Troglodytes. I went to Australia to visit my 86-year-old birth mother in her own home and found her living in a hole in the ground-not a nasty, dirty, wet hole, filled with the ends of worms and an oozy smell, nor yet a dry, bare sandy hole with nothing in it to sit down on or to eat: it was an old opal-miner's dugout, and that means comfort. The living room was partly dug out and partly built out at the front; the two bedrooms were dug out. The dugout parts had smooth, white-painted walls. We actually stayed with my sister Cree and her partner Lindsay in their much more elaborate dugout, with walls rough and nobbly, and coated with a thick whitewash-like substance. The rooms (unlike those in Althea's house) are more nearly circular than rectangular. I counted five bedrooms, one off the back of the living room, the others off a longish curving passage that ran from the kitchen to the bathroom. Cree has about as many books as I have, but most of hers were bought new. In both houses, skylights with corrugated perspex at the top provide some or all of the daylight in some rooms. Lindsay is working on a much bigger dugout for him and Cree. This has a very large built-out living room, and an absolute labyrinth of passages behind it, in two stories, with rooms off them. There is an octagonal viewing room at the top.

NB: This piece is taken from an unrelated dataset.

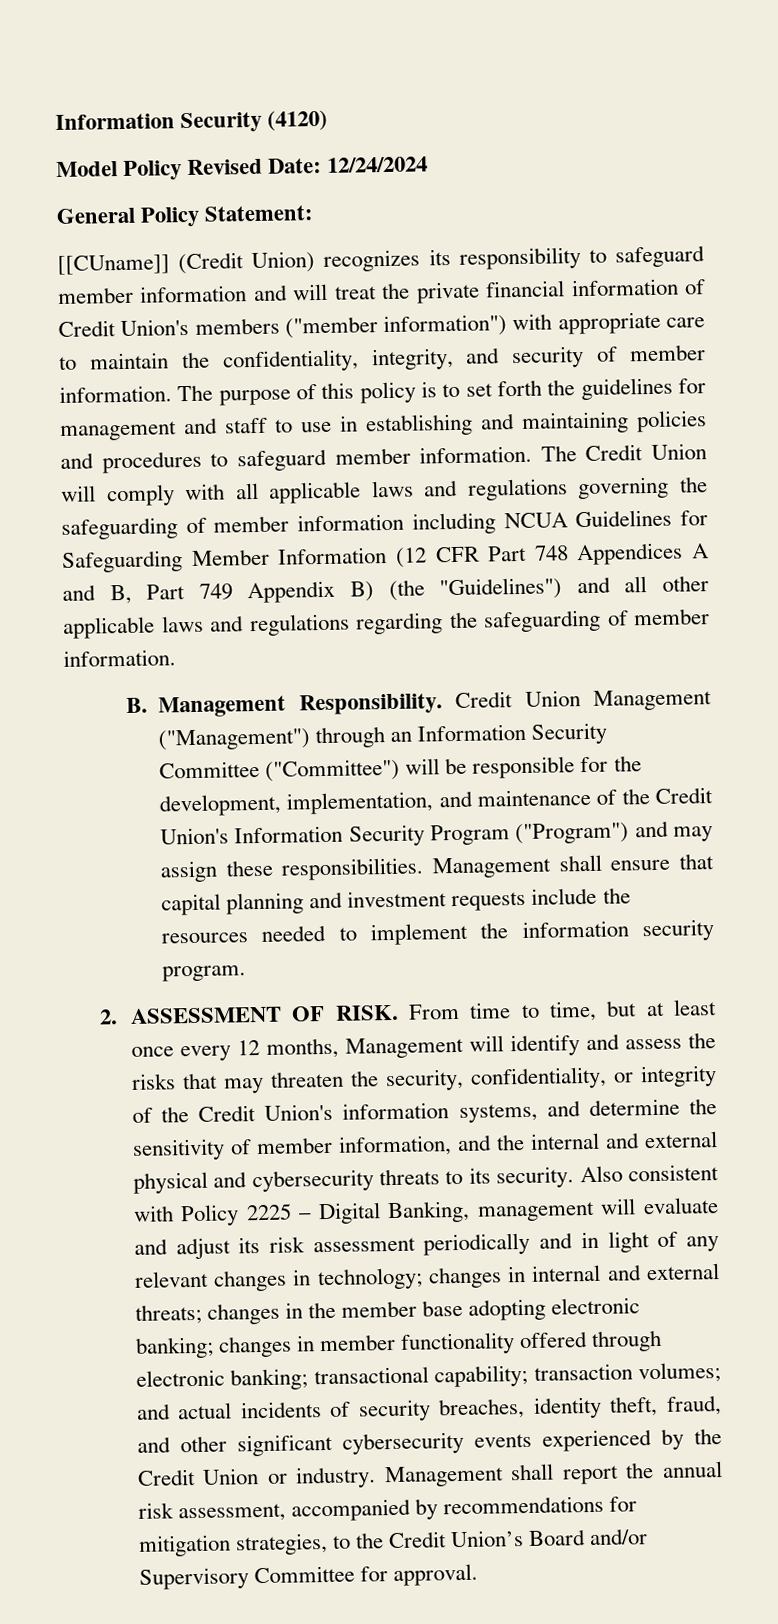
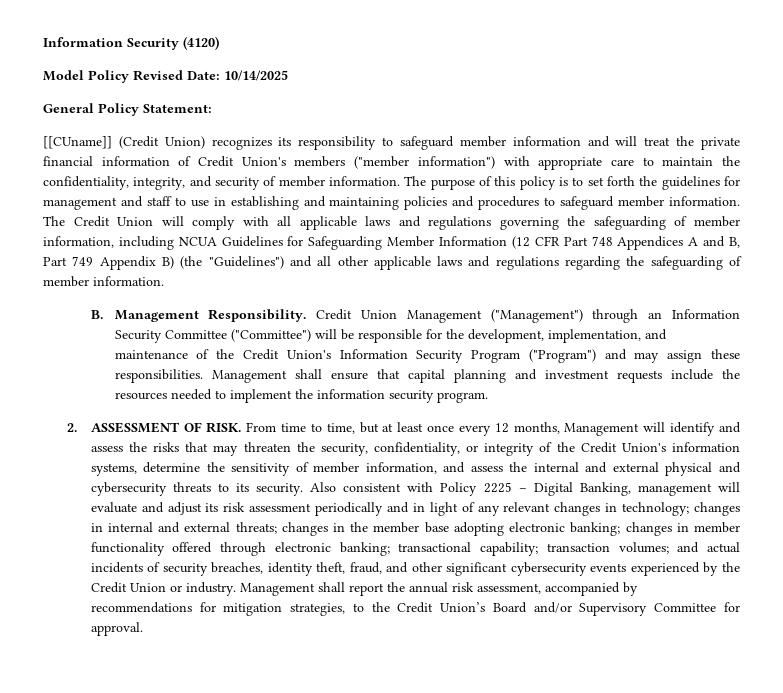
[327,156,429,173] 12/24/2024 -> [224,70,288,81] 10/14/2025
[297,513,405,532] information -> [43,236,114,248] information,
[546,1100,581,1117] and -> (137, 469) none
(492, 1143) none -> [470,466,503,472] assess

Lindsay mines Opal, both in White Cliffs and in Queensland. Cree cuts and polishes the stones. When their friend Brian, another miner, came around and sat chatting with Lindsay about work, they sounded like a couple of farmers talking about winter feed and lambing.

The people of White Cliffs are amused by the misconception of some outsiders that they have to go down into their houses by ladder. Dugouts are caves rather than pits, and have doors like other people's houses. But it is an amazing place. How many adoptees have found their birth mother living in a cave?